--- Exercise goal ---
Set down the final part of the listing, which starts at the line containing "- **Goal:** Ensure global" and runs to the last line, exactly and completely.

--- Exercise materials ---
┌──

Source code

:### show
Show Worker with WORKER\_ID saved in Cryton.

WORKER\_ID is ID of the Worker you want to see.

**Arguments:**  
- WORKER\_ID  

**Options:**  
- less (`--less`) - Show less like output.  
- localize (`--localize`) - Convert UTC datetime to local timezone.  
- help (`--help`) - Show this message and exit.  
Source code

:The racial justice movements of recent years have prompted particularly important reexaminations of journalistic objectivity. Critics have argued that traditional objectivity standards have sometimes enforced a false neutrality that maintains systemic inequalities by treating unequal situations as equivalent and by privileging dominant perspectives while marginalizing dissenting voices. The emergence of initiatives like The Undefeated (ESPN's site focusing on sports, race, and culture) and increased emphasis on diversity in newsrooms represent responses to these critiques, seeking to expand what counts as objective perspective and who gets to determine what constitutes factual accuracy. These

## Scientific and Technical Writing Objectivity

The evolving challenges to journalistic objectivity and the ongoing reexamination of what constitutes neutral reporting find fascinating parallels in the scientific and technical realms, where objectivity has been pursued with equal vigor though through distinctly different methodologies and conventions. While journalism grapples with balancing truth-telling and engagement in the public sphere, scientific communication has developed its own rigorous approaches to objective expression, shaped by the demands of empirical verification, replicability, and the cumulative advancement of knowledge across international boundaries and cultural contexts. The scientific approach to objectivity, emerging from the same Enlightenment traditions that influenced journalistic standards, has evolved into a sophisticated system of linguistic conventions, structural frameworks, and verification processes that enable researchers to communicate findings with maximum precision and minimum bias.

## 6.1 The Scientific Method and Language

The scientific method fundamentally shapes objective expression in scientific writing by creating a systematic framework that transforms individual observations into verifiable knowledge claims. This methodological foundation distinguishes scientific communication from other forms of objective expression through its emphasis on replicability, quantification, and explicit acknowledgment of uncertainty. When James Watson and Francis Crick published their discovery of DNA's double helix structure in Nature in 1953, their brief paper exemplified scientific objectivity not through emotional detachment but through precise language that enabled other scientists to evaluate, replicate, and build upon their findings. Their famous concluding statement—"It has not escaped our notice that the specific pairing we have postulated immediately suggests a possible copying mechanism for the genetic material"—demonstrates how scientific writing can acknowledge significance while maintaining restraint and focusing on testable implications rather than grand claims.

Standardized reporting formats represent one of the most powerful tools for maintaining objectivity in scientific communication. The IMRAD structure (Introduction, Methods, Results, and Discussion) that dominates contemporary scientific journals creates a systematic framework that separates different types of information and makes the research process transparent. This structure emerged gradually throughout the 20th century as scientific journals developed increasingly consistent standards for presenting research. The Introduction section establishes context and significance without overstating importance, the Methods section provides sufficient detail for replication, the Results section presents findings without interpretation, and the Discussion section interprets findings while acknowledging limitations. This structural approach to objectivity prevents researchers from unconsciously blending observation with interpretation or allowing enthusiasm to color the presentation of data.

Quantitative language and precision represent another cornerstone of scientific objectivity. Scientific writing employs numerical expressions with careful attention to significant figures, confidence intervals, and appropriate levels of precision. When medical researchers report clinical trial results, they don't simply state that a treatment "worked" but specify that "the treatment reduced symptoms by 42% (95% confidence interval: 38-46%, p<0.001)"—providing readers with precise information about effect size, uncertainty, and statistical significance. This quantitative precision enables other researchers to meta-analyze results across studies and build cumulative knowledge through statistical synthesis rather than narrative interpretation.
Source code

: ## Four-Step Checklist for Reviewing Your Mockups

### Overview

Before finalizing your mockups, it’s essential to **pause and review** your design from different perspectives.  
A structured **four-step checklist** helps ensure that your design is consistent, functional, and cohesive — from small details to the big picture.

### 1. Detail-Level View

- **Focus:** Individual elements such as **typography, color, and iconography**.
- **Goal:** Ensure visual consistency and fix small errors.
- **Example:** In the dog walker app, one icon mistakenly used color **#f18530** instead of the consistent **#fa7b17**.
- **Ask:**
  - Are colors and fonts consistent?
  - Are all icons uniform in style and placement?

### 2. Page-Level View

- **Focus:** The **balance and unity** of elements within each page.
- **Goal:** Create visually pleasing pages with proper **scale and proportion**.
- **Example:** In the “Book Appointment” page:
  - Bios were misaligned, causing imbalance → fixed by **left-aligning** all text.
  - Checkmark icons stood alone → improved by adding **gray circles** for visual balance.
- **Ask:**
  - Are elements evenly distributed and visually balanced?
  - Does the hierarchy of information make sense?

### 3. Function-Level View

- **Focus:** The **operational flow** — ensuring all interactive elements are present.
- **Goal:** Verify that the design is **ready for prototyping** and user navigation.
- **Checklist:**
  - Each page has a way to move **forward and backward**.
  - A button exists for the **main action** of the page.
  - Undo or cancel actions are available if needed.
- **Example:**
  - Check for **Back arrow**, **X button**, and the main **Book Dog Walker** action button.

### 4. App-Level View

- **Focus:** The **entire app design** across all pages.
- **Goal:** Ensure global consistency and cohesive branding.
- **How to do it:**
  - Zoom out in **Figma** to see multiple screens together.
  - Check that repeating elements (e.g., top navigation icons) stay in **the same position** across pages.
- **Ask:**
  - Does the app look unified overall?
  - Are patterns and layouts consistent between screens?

└──

--- Expected output ---
- **Goal:** Ensure global consistency and cohesive branding.
- **How to do it:**
  - Zoom out in **Figma** to see multiple screens together.
  - Check that repeating elements (e.g., top navigation icons) stay in **the same position** across pages.
- **Ask:**
  - Does the app look unified overall?
  - Are patterns and layouts consistent between screens?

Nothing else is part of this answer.